## [Activity]
Any picture in the data below should be skipped, while every line is repeated exactly.
-- Opening Marker --
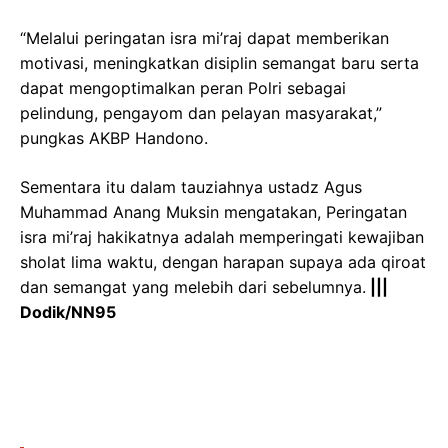
“Melalui peringatan isra mi’raj dapat memberikan
motivasi, meningkatkan disiplin semangat baru serta
dapat mengoptimalkan peran Polri sebagai
pelindung, pengayom dan pelayan masyarakat,”
pungkas AKBP Handono.
Sementara itu dalam tauziahnya ustadz Agus
Muhammad Anang Muksin mengatakan, Peringatan
isra mi’raj hakikatnya adalah memperingati kewajiban
sholat lima waktu, dengan harapan supaya ada qiroat
dan semangat yang melebih dari sebelumnya.
|||
Dodik/NN95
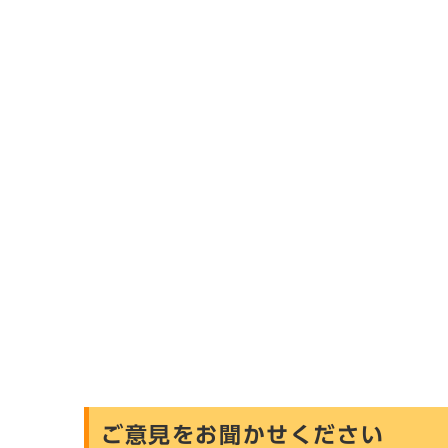
ご意見をお聞かせください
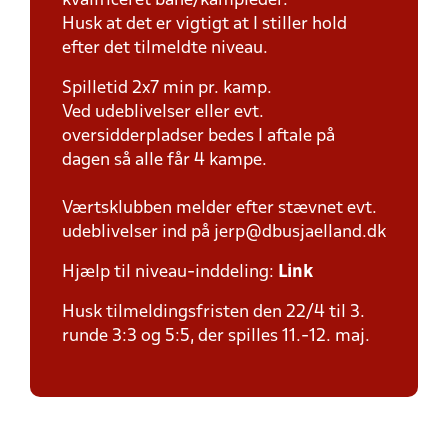
kvalificeret bane/kampleder.
Husk at det er vigtigt at I stiller hold
efter det tilmeldte niveau.
Spilletid 2x7 min pr. kamp.
Ved udeblivelser eller evt.
oversidderpladser bedes I aftale på
dagen så alle får 4 kampe.
Værtsklubben melder efter stævnet evt.
udeblivelser ind på jerp@dbusjaelland.dk
Hjælp til niveau-inddeling:
Link
Husk tilmeldingsfristen den 22/4 til 3.
runde 3:3 og 5:5, der spilles 11.-12. maj.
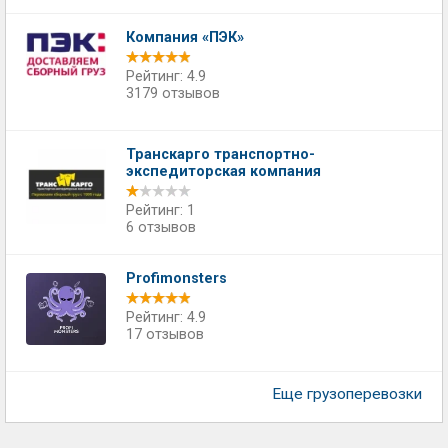
Компания «ПЭК»
Рейтинг: 4.9
3179 отзывов
Транскарго транспортно-
экспедиторская компания
Рейтинг: 1
6 отзывов
Profimonsters
Рейтинг: 4.9
17 отзывов
Еще грузоперевозки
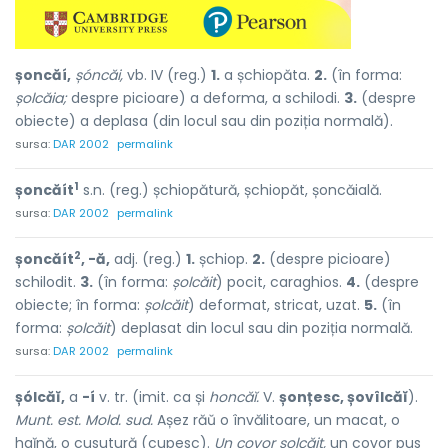
șoncăí,
șóncăi,
vb. IV (reg.)
1.
a șchiopăta.
2.
(în forma:
șolcăia;
despre picioare) a deforma, a schilodi.
3.
(despre
obiecte) a deplasa (din locul sau din poziția normală).
sursa:
DAR 2002
permalink
1
șoncăít
s.n. (reg.) șchiopătură, șchiopăt, șoncăială.
sursa:
DAR 2002
permalink
2
șoncăít
, -ă,
adj. (reg.)
1.
șchiop.
2.
(despre picioare)
schilodit.
3.
(în forma:
șolcăit
) pocit, caraghios.
4.
(despre
obiecte; în forma:
șolcăit
) deformat, stricat, uzat.
5.
(în
forma:
șolcăit
) deplasat din locul sau din poziția normală.
sursa:
DAR 2002
permalink
șólcăĭ,
a
-í
v. tr. (imit. ca și
honcăĭ.
V.
șonțesc, șovîlcăĭ
).
Munt. est. Mold. sud.
Așez răŭ o învălitoare, un macat, o
haĭnă, o cusutură (cupesc).
Un covor șolcăit,
un covor pus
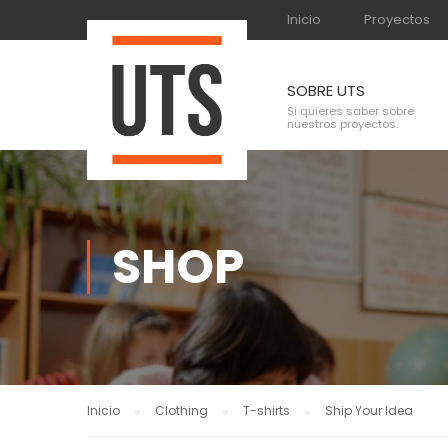
Inicio
Proyectos
SOBRE UTS
Si quieres saber sobre
nuestros proyectos.
SHOP
Inicio
Clothing
T-shirts
Ship Your Idea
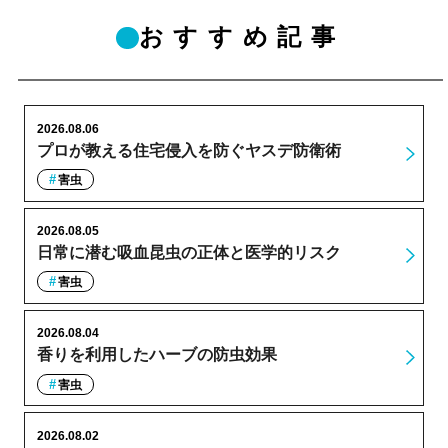
おすすめ記事
2026.08.06
プロが教える住宅侵入を防ぐヤスデ防衛術
害虫
2026.08.05
日常に潜む吸血昆虫の正体と医学的リスク
害虫
2026.08.04
香りを利用したハーブの防虫効果
害虫
2026.08.02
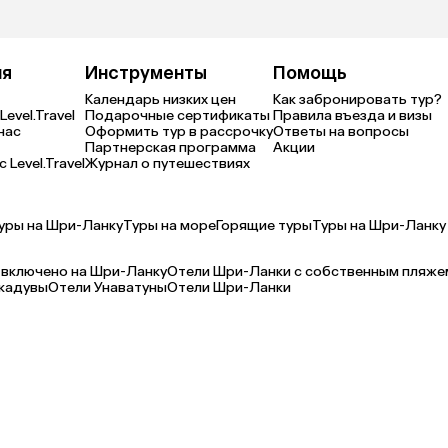
ия
Инструменты
Помощь
Календарь низких цен
Как забронировать тур?
Level.Travel
Подарочные сертификаты
Правила въезда и визы
нас
Оформить тур в рассрочку
Ответы на вопросы
Партнерская программа
Акции
 Level.Travel
Журнал о путешествиях
уры на Шри-Ланку
Туры на море
Горящие туры
Туры на Шри-Ланку
 включено на Шри-Ланку
Отели Шри-Ланки с собственным пляже
кадувы
Отели Унаватуны
Отели Шри-Ланки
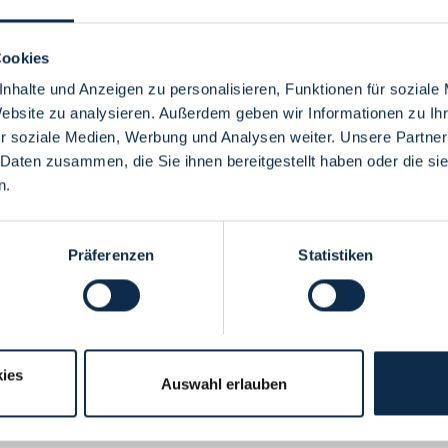
Cookies
nhalte und Anzeigen zu personalisieren, Funktionen für soziale
Website zu analysieren. Außerdem geben wir Informationen zu I
Menü
r soziale Medien, Werbung und Analysen weiter. Unsere Partner
 Daten zusammen, die Sie ihnen bereitgestellt haben oder die s
n.
Präferenzen
Statistiken
ies
Auswahl erlauben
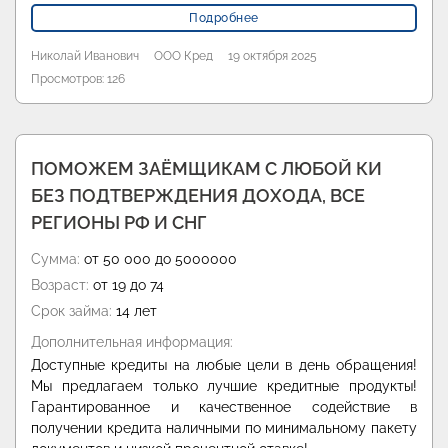
Подробнее
Николай Иванович
ООО Кред
19 октября 2025
Просмотров: 126
ПОМОЖЕМ ЗАЁМЩИКАМ С ЛЮБОЙ КИ
БЕЗ ПОДТВЕРЖДЕНИЯ ДОХОДА, ВСЕ
РЕГИОНЫ РФ И СНГ
Сумма:
от 50 000 до 5000000
Возраст:
от 19 до 74
Срок займа:
14 лет
Дополнительная информация:
Доступные кредиты на любые цели в день обращения!
Мы предлагаем только лучшие кредитные продукты!
Гарантированное и качественное содействие в
получении кредита наличными по минимальному пакету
-- Closing Marker --
## [Response below]
“Melalui peringatan isra mi’raj dapat memberikan
motivasi, meningkatkan disiplin semangat baru serta
dapat mengoptimalkan peran Polri sebagai
pelindung, pengayom dan pelayan masyarakat,”
pungkas AKBP Handono.
Sementara itu dalam tauziahnya ustadz Agus
Muhammad Anang Muksin mengatakan, Peringatan
isra mi’raj hakikatnya adalah memperingati kewajiban
sholat lima waktu, dengan harapan supaya ada qiroat
dan semangat yang melebih dari sebelumnya.
|||
Dodik/NN95
ご意見をお聞かせください
kvalificeret bane/kampleder.
Husk at det er vigtigt at I stiller hold
efter det tilmeldte niveau.
Spilletid 2x7 min pr. kamp.
Ved udeblivelser eller evt.
oversidderpladser bedes I aftale på
dagen så alle får 4 kampe.
Værtsklubben melder efter stævnet evt.
udeblivelser ind på jerp@dbusjaelland.dk
Hjælp til niveau-inddeling:
Link
Husk tilmeldingsfristen den 22/4 til 3.
runde 3:3 og 5:5, der spilles 11.-12. maj.
Компания «ПЭК»
Рейтинг: 4.9
3179 отзывов
Транскарго транспортно-
экспедиторская компания
Рейтинг: 1
6 отзывов
Profimonsters
Рейтинг: 4.9
17 отзывов
Еще грузоперевозки
șoncăí,
șóncăi,
vb. IV (reg.)
1.
a șchiopăta.
2.
(în forma:
șolcăia;
despre picioare) a deforma, a schilodi.
3.
(despre
obiecte) a deplasa (din locul sau din poziția normală).
sursa:
DAR 2002
permalink
1
șoncăít
s.n. (reg.) șchiopătură, șchiopăt, șoncăială.
sursa:
DAR 2002
permalink
2
șoncăít
, -ă,
adj. (reg.)
1.
șchiop.
2.
(despre picioare)
schilodit.
3.
(în forma:
șolcăit
) pocit, caraghios.
4.
(despre
obiecte; în forma:
șolcăit
) deformat, stricat, uzat.
5.
(în
forma:
șolcăit
) deplasat din locul sau din poziția normală.
sursa:
DAR 2002
permalink
șólcăĭ,
a
-í
v. tr. (imit. ca și
honcăĭ.
V.
șonțesc, șovîlcăĭ
).
Munt. est. Mold. sud.
Așez răŭ o învălitoare, un macat, o
haĭnă, o cusutură (cupesc).
Un covor șolcăit,
un covor pus
Inicio
Proyectos
SOBRE UTS
Si quieres saber sobre
nuestros proyectos.
SHOP
Inicio
Clothing
T-shirts
Ship Your Idea
おすすめ記事
2026.08.06
プロが教える住宅侵入を防ぐヤスデ防衛術
害虫
2026.08.05
日常に潜む吸血昆虫の正体と医学的リスク
害虫
2026.08.04
香りを利用したハーブの防虫効果
害虫
2026.08.02
ия
Инструменты
Помощь
Календарь низких цен
Как забронировать тур?
Level.Travel
Подарочные сертификаты
Правила въезда и визы
нас
Оформить тур в рассрочку
Ответы на вопросы
Партнерская программа
Акции
 Level.Travel
Журнал о путешествиях
уры на Шри-Ланку
Туры на море
Горящие туры
Туры на Шри-Ланку
 включено на Шри-Ланку
Отели Шри-Ланки с собственным пляже
кадувы
Отели Унаватуны
Отели Шри-Ланки
Cookies
nhalte und Anzeigen zu personalisieren, Funktionen für soziale
Website zu analysieren. Außerdem geben wir Informationen zu I
Menü
r soziale Medien, Werbung und Analysen weiter. Unsere Partner
 Daten zusammen, die Sie ihnen bereitgestellt haben oder die s
n.
Präferenzen
Statistiken
ies
Auswahl erlauben
Подробнее
Николай Иванович
ООО Кред
19 октября 2025
Просмотров: 126
ПОМОЖЕМ ЗАЁМЩИКАМ С ЛЮБОЙ КИ
БЕЗ ПОДТВЕРЖДЕНИЯ ДОХОДА, ВСЕ
РЕГИОНЫ РФ И СНГ
Сумма:
от 50 000 до 5000000
Возраст:
от 19 до 74
Срок займа:
14 лет
Дополнительная информация:
Доступные кредиты на любые цели в день обращения!
Мы предлагаем только лучшие кредитные продукты!
Гарантированное и качественное содействие в
получении кредита наличными по минимальному пакету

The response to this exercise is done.